CSL (ASX: CSL) should have been riding high today, with the company reporting double-digit growth in profits for the half year. Instead, we’ve watched share prices tumble 7.7% in the space of two days.
It’s no secret as to why, with the healthcare giant announcing on Monday that Phase 3 AEGIS-II trials for CSL112 failed to show any significant efficacy in reducing the risk of cardiovascular death in patients who had experienced non-fatal heart attacks. You can read more in this article by Carl Capolingua.
To make matters worse, the outlook for CSL Vifor has been downgraded off the back of a challenging and competitive market environment.
So is there any positive news for this ASX darling?
One spot of good news came in the form of strong results from its plasma business, along with the prospect of approval for Garadacimab (for patients with end-stage kidney disease) later this year. There’s also more in the pipeline to be positive about.
In this wire, I spoke to IML’s Daniel Moore about the results and whether investors should stick with CSL, despite this week’s setbacks.
Revenue up 11% to $8.05 billion; Total revenue for CSL Behring of $5,238m, up 14%, and immunoglobulin sales increased 23%.

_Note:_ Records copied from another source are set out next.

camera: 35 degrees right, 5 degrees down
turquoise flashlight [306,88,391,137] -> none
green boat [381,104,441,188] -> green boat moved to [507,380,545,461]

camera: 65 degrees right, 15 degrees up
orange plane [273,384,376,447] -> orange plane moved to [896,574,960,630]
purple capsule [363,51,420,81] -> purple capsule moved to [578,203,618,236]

Net profit after tax up 20% to $1.94 billion
Underlying profit up 13% to $2.06 billion
Research and development expenses $669 million, up 11%
Cashflow from operations $1,069 million, up 9%
Net assets of $19,162 million
Earnings per share up 11% to $4.18/share
Interim dividend of US$1.19/share
Estimated FY24 underlying profit to be in the range of $2.9 billion to $3.0 billion
CSL’s plasma business had a very strong result with IG revenues up 23% while their recent acquisition Vifor disappointed.
The results were generally in line with expectations. The key thing was yesterday’s news about the failure of the Phase 3 trial of the CSL112 drug. It’s been in R&D for almost 20 years. They still have plenty of other options in the pipeline, but it was a big hit with that failure.

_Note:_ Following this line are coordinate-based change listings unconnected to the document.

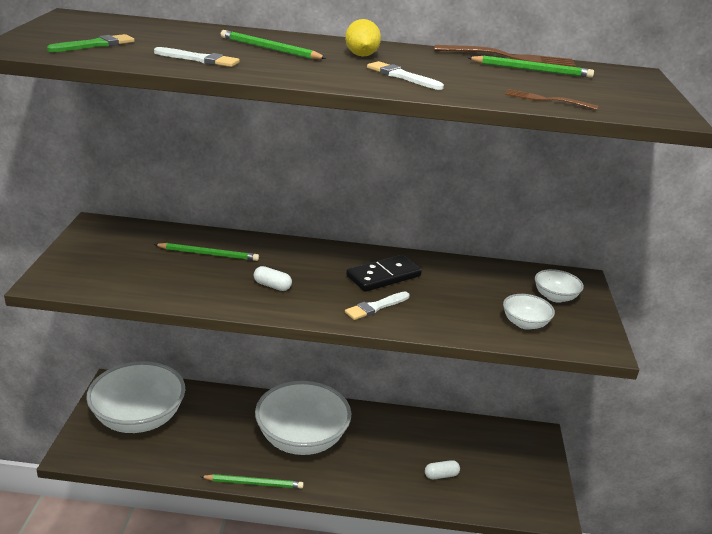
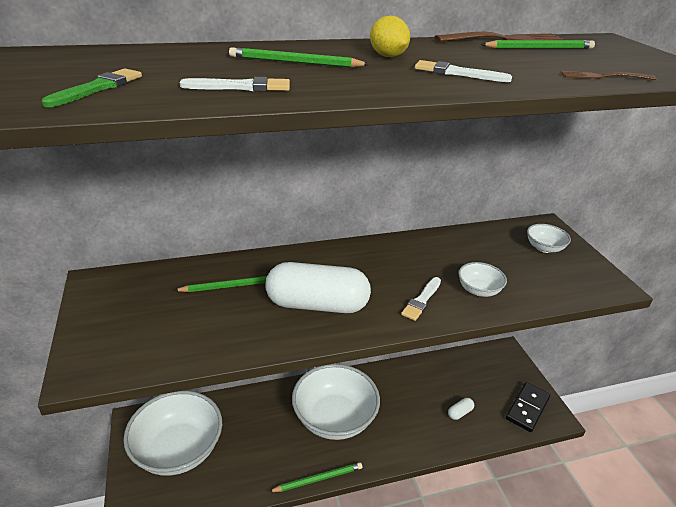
camera: 20 degrees left, 5 degrees up
white capsule [254,266,292,291] -> white capsule [266,262,371,313], size x2.47
black domino [346,255,422,292] -> black domino moved to [506,382,550,432]
white bowl [503,294,555,330] -> white bowl moved to [458,262,507,297]

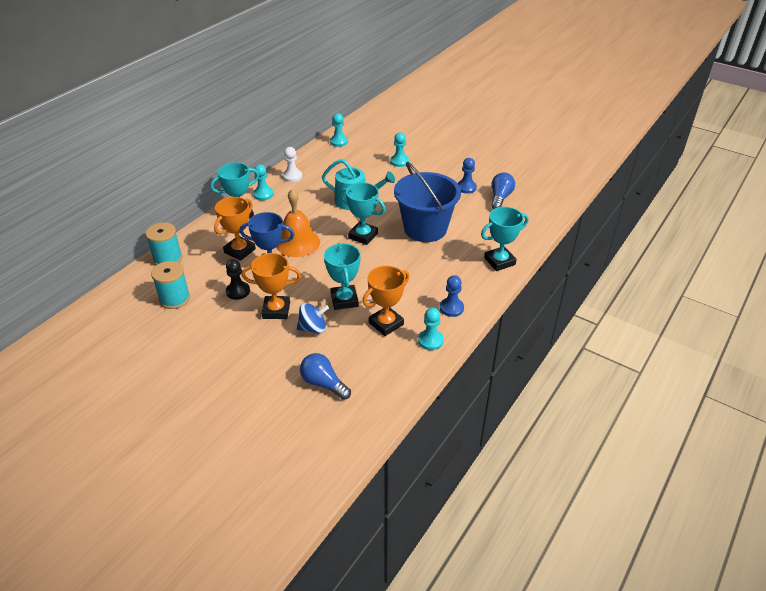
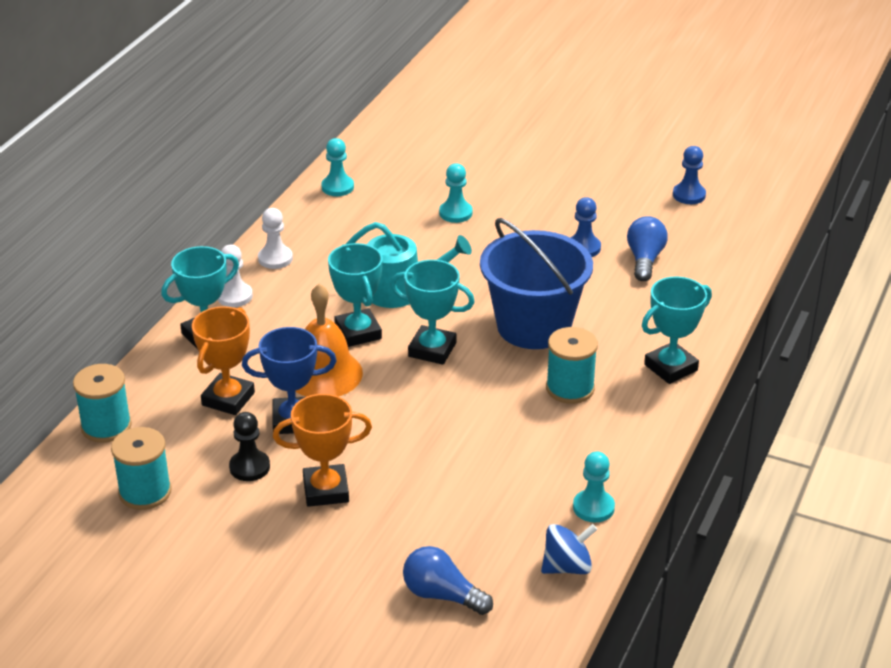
camera: 10 degrees left, 5 degrees down
turquoise pawn [253,164,274,201] -> white pawn [218,245,253,307]
blue spinning top [297,303,329,334] -> blue spinning top moved to [541,524,598,574]
turquoise trophy [324,243,361,310] -> turquoise trophy moved to [328,243,382,347]
orange trophy [362,266,410,336] -> none
blue pawn [440,275,464,317] -> blue pawn moved to [673,146,706,204]
none -> turquoise spool [546,327,598,404]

It’s a hold for us. It is a great business, and we like the three to five year outlook in terms of double-digit earnings growth. It’s priced fairly, I would say (post the falls in price of the last two days) and it’s had a pretty good run in the past few months.
We like the outlook for CSL in terms of its earnings growth - it's the largest holding in the Australian Share Fund. The biggest risk for the sector is valuations. The market has priced in several interest rate cuts which are helping valuations. If those cuts don’t happen, it’s a risk for the sector.
I’m generally cautious. The market is pricing in a combination of several interest rate cuts as well as strong consensus EPS growth. It’s hard for both of those to be right.